■ Text excerpt ■

Habitat loss is the most severe threat to the survival of the sitatunga. Other threats include the increasing loss of wetlands, that has isolated populations; and long-term changes in the water level, that affects the nearby vegetation and thus bears upon their diet. Vast areas of Bangweulu and Busanga are burnt every year, placing animals like the sitatunga at grave risk given the inflammability of swamps. The sitatunga has been classified under the Least Concern category by the International Union for Conservation of Nature and Natural Resources (IUCN), and under Appendix III (Ghana) of the Washington Convention (CITES).

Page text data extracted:
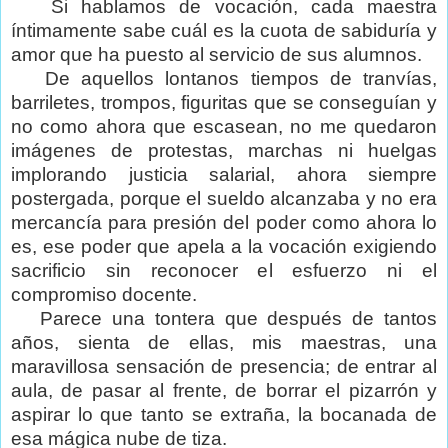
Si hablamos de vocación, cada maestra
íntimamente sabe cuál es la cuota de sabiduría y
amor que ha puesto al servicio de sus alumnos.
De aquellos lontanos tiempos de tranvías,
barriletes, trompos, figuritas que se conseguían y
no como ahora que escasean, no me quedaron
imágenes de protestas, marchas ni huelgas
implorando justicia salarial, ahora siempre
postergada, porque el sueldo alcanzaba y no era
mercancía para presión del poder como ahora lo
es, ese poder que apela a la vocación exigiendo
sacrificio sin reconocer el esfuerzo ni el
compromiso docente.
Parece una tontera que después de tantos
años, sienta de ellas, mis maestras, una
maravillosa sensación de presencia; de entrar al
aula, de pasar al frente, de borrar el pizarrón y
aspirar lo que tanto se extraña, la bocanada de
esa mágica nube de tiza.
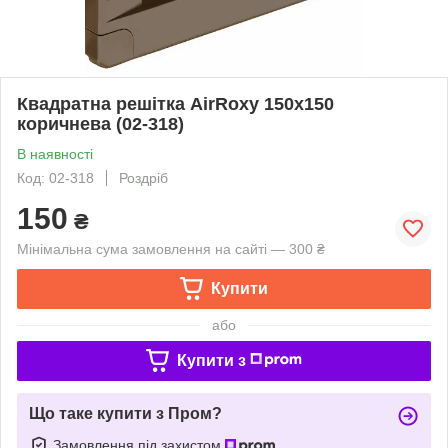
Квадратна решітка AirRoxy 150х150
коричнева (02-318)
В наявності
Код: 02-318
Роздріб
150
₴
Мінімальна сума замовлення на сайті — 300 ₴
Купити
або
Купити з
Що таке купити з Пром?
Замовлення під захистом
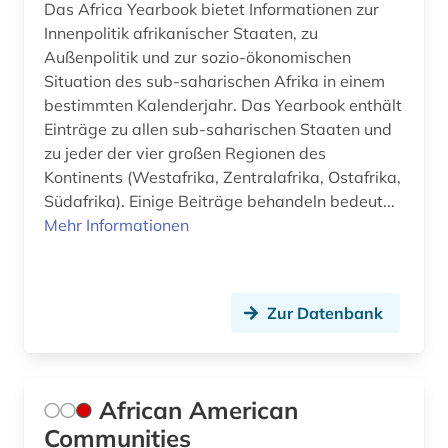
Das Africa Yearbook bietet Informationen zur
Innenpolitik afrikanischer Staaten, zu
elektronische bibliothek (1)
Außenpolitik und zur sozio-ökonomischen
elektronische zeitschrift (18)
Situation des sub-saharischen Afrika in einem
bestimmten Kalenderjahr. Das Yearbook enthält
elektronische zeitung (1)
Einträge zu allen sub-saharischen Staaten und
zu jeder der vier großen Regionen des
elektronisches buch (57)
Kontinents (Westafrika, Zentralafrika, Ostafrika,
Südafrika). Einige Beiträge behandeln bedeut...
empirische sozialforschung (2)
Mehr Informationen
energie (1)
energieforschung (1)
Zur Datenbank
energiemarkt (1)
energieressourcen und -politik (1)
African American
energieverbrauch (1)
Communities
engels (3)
---
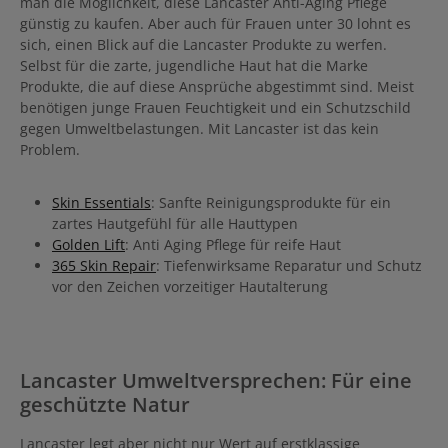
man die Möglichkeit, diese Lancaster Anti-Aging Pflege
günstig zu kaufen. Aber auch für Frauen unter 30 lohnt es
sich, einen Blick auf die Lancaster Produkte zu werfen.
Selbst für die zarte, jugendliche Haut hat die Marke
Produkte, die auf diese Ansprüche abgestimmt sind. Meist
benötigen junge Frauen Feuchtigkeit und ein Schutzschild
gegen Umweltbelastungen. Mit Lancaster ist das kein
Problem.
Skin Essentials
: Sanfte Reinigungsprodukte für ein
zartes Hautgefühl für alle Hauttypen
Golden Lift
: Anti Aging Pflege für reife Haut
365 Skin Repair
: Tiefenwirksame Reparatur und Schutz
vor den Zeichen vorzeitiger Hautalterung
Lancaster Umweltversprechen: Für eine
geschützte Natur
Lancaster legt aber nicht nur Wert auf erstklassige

■ Your instructions ■
Reproduce the entire text about threats to the sitatunga word for word. Rely only on the text about the sitatunga and disregard the lines.

■ Reply to the exercise ■
Habitat loss is the most severe threat to the survival of the sitatunga. Other threats include the increasing loss of wetlands, that has isolated populations; and long-term changes in the water level, that affects the nearby vegetation and thus bears upon their diet. Vast areas of Bangweulu and Busanga are burnt every year, placing animals like the sitatunga at grave risk given the inflammability of swamps. The sitatunga has been classified under the Least Concern category by the International Union for Conservation of Nature and Natural Resources (IUCN), and under Appendix III (Ghana) of the Washington Convention (CITES).